The first step in any disaster plan is to determine your risk, experts say. Whether it be natural: flood, tornado, hurricane; or not: electrical fire, burst water pipe, terrorist attack, which event has the greatest chances of affecting your practice?

If you're not in a natural disaster risk area, that doesn't mean that the practice is safe from catastrophe.

"The biggest commercial insurance claim in the United States is flood and water damage from pipes not sustaining correct operations," says Chris Mahan, CHBC, of Nashville, Tennessee-based practice consultants Mahan & Associates LLC.

In a spreadsheet, assign 1 to 5 points to the probability of each disaster (flood, earthquake, fire, blackout, etc.); the overall impact of each one on the practice; and what effect each would have on the community, recommend the authors of What to Do Before, During, and After an Emergency or Disaster: A Preparedness Toolkit for Office-based Health Care Practices. Any disaster that scores 10 or more points should be included in the plan, according to the authors, who are from the American Medical Association (AMA) Public Health Readiness Office.

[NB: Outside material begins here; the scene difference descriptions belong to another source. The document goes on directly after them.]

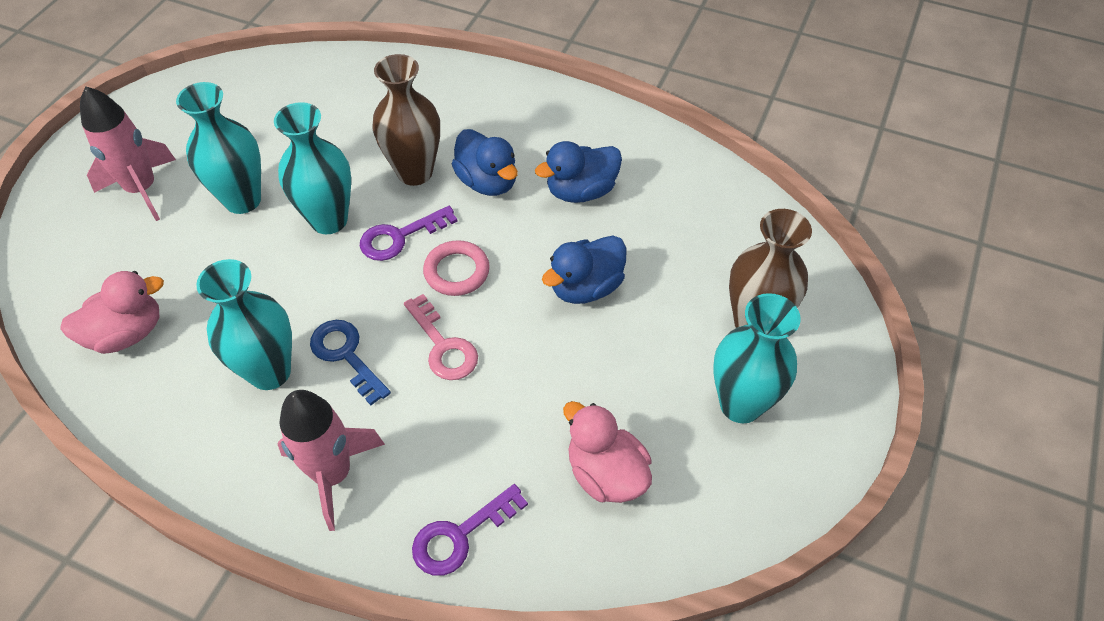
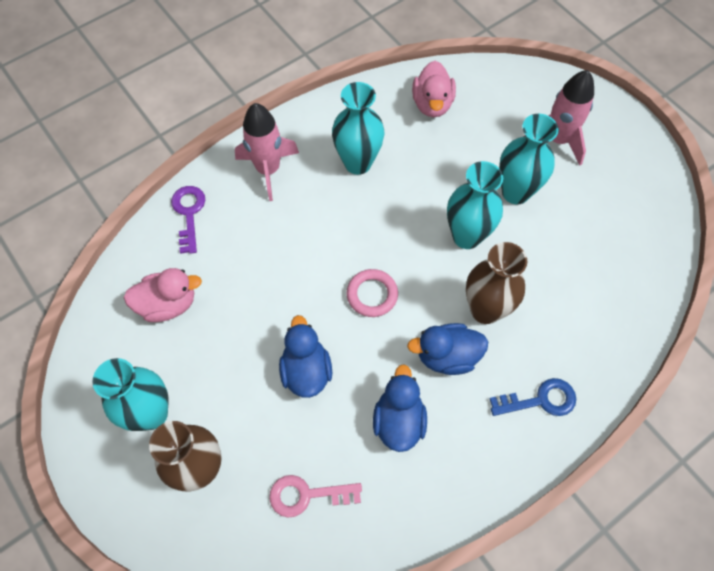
camera: 120 degrees right, 10 degrees up
blue key [310,320,391,405] -> blue key moved to [490,378,576,416]
purple key [360,206,458,261] -> none
pink key [404,294,478,380] -> pink key moved to [269,475,362,517]

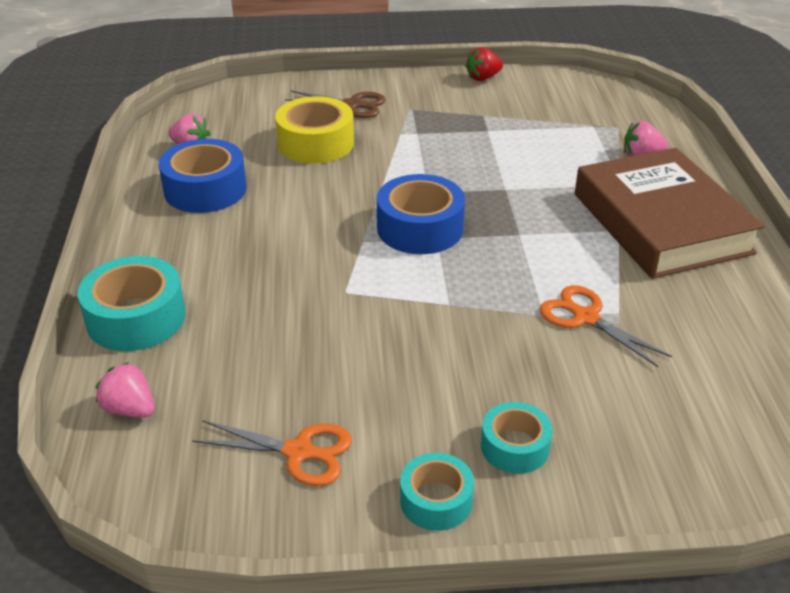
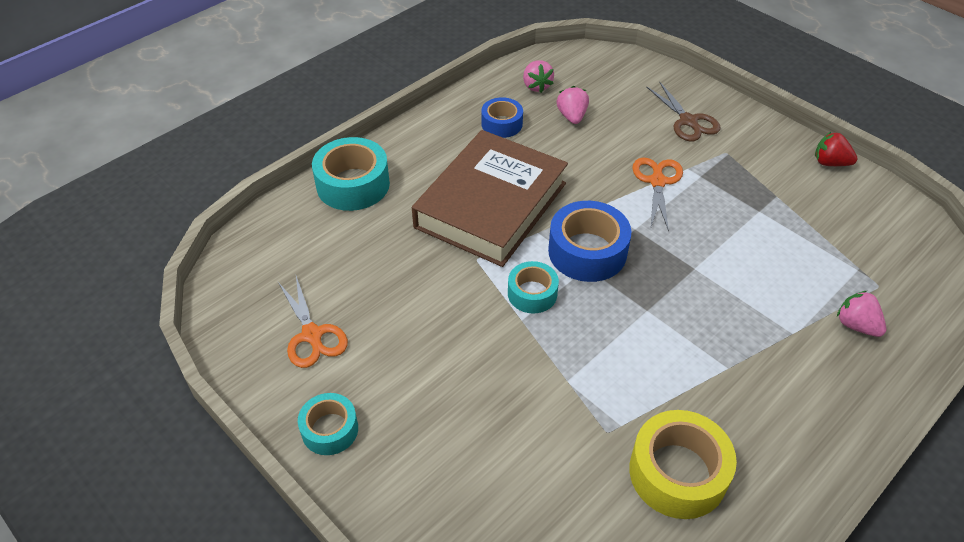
camera: 50 degrees right, 10 degrees up
pink strawberry [96,362,154,417] -> pink strawberry moved to [557,86,589,124]
blue tape [159,139,247,213] -> blue tape [481,97,523,138], size x0.61
yellow tape [275,96,354,164] -> yellow tape moved to [629,410,737,519]
turquoise tape [481,402,553,474] -> turquoise tape moved to [508,261,559,314]
orange scissors [540,285,672,367] -> orange scissors moved to [632,157,683,232]
brown book [575,148,765,279] -> brown book moved to [412,130,568,267]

Once you've determined the greatest risks, you can begin to put together your plan. Each employee should have specific roles and responsibilities, with specified time frames as related to any potential disaster, Mahan says. If your staff is small, each person may have multiple responsibilities.

One of the first things you'll need to determine is whether you'll be able to continue practicing at another location. If you don't have another office, your practice could work out an agreement with another healthcare provider or hospital with extra space to operate out of while your office is being repaired or rebuilt. If you lease your space, real estate companies will offer tenants a temporary location in their contract in case of disaster, says Stephen Aborn, executive director for business development for Andrews International, a security-consulting firm that offers disaster preparedness services.